Tekstfragment:
Papilio machaon

koninginnenpage

Spanwijdte vleugels 50-75 mm, april-september

Kenmerken
Vleugels helder geel van kleur met kenmerkende tekening en zwarte rand. Achtervleugels met een zwart omrande band van blauwe vlekken en de staarten korter dan die van de koningspage.

Voorkomen
Vooral in heuvelland in schrale, beweide graslanden, ook in moerassige gebieden. In Nederland meestal schaars en weinig verspreid, maar na 1990 weer talrijker dan voorheen; in Zuidoost-Belgiƫ permanent aanwezige populaties.

Levenswijze
De kogelronde, geelwitte eitjes worden afgezet op een groot aantal soorten schermbloemigen, zoals engelwortel, venkel, dille, melkeppe, peterselie en peen, maar in het zuiden ook op planten als wijnruit (Ruta graveolens). De jonge rups is zwart met een witte vlek op de rug en lijkt op een vogelpoepje. In een later stadium is zij groen met zwarte ringen en daarin oranjerode punten (416 2b g). Bij verstoring komt er, ter afschrikking, achter de kop een orgaan te voorschijn (osmaterium genaamd), dat een zeer onaangename lucht verspreid (416 2c g). De gordelpop wordt meestal bevestigd aan een stengel van de voedselplant. De eerste paar uur is zij nog groen (416 2d g), maar wordt spoedig bruin. De vlinder overwintert in het popstadium. Er zijn 2, soms 3 generaties per jaar.

Aangeleverd materiaal:
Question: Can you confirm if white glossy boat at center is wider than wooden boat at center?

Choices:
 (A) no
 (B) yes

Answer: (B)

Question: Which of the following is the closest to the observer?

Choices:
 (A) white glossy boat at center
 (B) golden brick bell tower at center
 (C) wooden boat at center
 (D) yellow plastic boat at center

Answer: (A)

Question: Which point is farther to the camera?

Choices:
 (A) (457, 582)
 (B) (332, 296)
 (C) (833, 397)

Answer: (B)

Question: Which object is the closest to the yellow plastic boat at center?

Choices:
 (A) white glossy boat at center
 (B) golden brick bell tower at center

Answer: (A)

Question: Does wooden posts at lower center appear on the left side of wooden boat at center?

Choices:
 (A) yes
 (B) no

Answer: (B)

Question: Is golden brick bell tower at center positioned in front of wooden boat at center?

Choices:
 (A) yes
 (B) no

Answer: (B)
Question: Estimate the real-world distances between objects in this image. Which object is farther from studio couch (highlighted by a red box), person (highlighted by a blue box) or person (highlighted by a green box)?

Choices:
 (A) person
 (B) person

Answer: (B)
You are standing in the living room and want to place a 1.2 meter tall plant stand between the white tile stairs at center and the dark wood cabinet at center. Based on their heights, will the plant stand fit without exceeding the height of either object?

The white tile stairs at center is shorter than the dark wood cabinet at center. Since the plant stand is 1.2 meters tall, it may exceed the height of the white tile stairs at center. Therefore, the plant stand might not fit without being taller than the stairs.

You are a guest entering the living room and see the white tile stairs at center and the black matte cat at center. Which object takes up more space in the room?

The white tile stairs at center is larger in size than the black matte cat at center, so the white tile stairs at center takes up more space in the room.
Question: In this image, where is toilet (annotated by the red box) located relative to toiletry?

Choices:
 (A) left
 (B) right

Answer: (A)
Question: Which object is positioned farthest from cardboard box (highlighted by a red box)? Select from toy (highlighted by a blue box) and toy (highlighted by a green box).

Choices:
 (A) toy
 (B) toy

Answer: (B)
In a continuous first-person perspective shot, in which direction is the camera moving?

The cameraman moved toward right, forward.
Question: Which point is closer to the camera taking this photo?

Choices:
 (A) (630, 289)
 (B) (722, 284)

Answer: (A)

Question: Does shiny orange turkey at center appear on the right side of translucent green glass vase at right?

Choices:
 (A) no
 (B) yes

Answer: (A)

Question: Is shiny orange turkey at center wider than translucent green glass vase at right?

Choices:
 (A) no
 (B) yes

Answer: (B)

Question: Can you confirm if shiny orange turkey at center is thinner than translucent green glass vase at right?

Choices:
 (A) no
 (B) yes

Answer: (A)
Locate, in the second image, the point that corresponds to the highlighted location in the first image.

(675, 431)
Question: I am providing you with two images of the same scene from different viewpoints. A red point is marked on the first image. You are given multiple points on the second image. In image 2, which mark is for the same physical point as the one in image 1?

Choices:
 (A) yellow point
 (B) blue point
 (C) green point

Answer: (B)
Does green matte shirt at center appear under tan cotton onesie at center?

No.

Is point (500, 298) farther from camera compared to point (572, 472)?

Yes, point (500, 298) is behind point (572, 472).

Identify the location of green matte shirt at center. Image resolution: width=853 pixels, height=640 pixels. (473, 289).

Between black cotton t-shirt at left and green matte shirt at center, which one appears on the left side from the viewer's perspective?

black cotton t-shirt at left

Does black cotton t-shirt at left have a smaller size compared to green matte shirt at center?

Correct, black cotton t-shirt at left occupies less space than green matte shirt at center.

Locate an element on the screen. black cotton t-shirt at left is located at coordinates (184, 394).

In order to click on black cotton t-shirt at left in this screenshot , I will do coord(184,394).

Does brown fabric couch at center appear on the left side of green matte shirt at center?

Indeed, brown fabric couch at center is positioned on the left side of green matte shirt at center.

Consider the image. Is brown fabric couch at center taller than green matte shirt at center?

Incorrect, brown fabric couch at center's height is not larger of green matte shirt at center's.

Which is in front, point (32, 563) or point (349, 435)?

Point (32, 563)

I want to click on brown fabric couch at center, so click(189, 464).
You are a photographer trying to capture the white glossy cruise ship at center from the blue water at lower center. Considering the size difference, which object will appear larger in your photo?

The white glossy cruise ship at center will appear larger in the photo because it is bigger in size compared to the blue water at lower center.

Opdrachten:
(1) In welk stadium overwintert de vlinder volgens de tekst over de koninginnenpage?
(2) Geef uit de tekst over de koninginnenpage letterlijk het gedeelte terug dat opent met de woorden "koninginnenpage" en sluit met "permanent aanwezige populaties.".
De gegevens zijn afkomstig uit een andere bron dan de tekst.

Antwoorden per opdracht:
(1) In het popstadium.

(2)
koninginnenpage

Spanwijdte vleugels 50-75 mm, april-september

Kenmerken
Vleugels helder geel van kleur met kenmerkende tekening en zwarte rand. Achtervleugels met een zwart omrande band van blauwe vlekken en de staarten korter dan die van de koningspage.

Voorkomen
Vooral in heuvelland in schrale, beweide graslanden, ook in moerassige gebieden. In Nederland meestal schaars en weinig verspreid, maar na 1990 weer talrijker dan voorheen; in Zuidoost-Belgiƫ permanent aanwezige populaties.